I’m not a fan of “When we was coloured” cinema; I find it about as entertaining as the roller coasters I avoid. Watching Roots as an 8-year-old in the late ’70s was petrifying. I can still recall the panic that groundbreaking TV series aroused in me: that on a whim, Black people could easily be enslaved again. So, I’m sparing about exposure to dramatized racial terror. But I do appreciate that efforts like The Porter are critical to a deeper understanding of Black history, and thankful that such programming is now often accompanied by trigger warnings and parental discussion guides.
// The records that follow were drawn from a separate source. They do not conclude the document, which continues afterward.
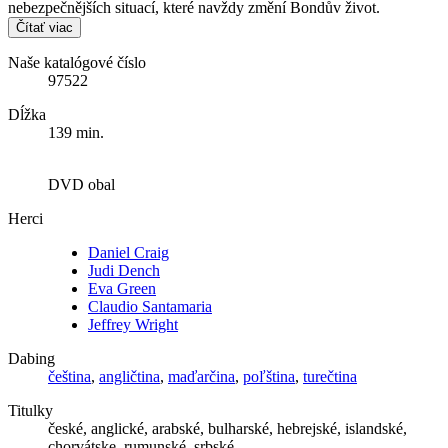
nebezpečnějších situací, které navždy změní Bondův život.
Čítať viac
Naše katalógové číslo
97522
Dĺžka
139 min.
DVD obal
Herci
Daniel Craig
Judi Dench
Eva Green
Claudio Santamaria
Jeffrey Wright
Dabing
čeština
,
angličtina
,
maďarčina
,
poľština
,
turečtina
Titulky
české, anglické, arabské, bulharské, hebrejské, islandské,
chorvátske, rumunské, srbské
The last survivor of 18 children, my grandpa, who retired from VIA Rail in 1990, didn’t play favourites among his four kids and 12 “grandpics” (pickney is Jamaican patois for child). He always had something delicious simmering on the stove, and a mint $50 or $100 bill to hand off, but was tight-lipped about his struggles and vulnerabilities. It is likely he benefitted from the courageous agitation of his forerunners, as explored in The Porter. After he emigrated from Jamaica to Toronto in 1963 with a basic education, within two years — and on the strength of portering — he purchased his first home in Toronto. That property and others netted a healthy sum when he died, benefiting his descendants in ways few Black men of his generation were able to do.
Woodard, on the other hand, grew up in Tulsa, Okla., where an estimated 300 residents of a prosperous Black neighbourhood were murdered and their businesses and homes razed in 1921 by a mob of white men. Woodard helped lead the 100th-anniversary remembrance ceremony for the Tulsa Massacre and also narrated a CNN documentary about it called Dreamland: The Burning of Black Wall Street.
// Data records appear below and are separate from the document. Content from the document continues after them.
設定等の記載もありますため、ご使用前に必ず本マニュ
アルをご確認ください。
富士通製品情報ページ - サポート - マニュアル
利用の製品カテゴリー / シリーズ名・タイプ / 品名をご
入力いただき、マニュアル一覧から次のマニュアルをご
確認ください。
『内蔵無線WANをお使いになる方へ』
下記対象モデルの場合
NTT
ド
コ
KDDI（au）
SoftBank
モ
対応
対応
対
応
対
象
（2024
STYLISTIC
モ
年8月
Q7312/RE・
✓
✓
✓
The actor recalls how her interior designer father instructed her to be courteous to people in service, particularly railway workers. She learned that train porters — one of the best available jobs for Black men at the time — played an invaluable role as they travelled from city to city.
“The way that we think of the internet now, the porters kept everybody informed, connected, and that meant saving our lives most of the time, and all the way up into when I became active in the civil rights movement as a young teenager,” Woodard explained.
A five-decade veteran of the industry, Woodard has been a beacon for generations of the Black creative class. It was her young friend and See castmate, Canadian actor Nesta Cooper, who lobbied Woodard on behalf of the show’s co-creator, Arnold Pinnock, who was eager for Woodard to visit The Porter writing room.
“I didn’t quite get it,” Woodard said about the interest from the Black members of the series’ team — Pinnock, showrunners Annmarie Morais and Marsha Greene, and directors Charles Officer and R.T. Thorne. “You forget that people saw you [on TV] when they were little, and it meant something to them … We all grew up to be good, productive people in our societies, but we didn’t have images of ourselves on screen.
“When I got to Hollywood, I remember Sidney [Poitier] and them trying to get [a] porter story told 45 years ago. So you know, I’m excited about this one.”
The Porter is streaming on CBC Gem and will appear on BET+ later this year.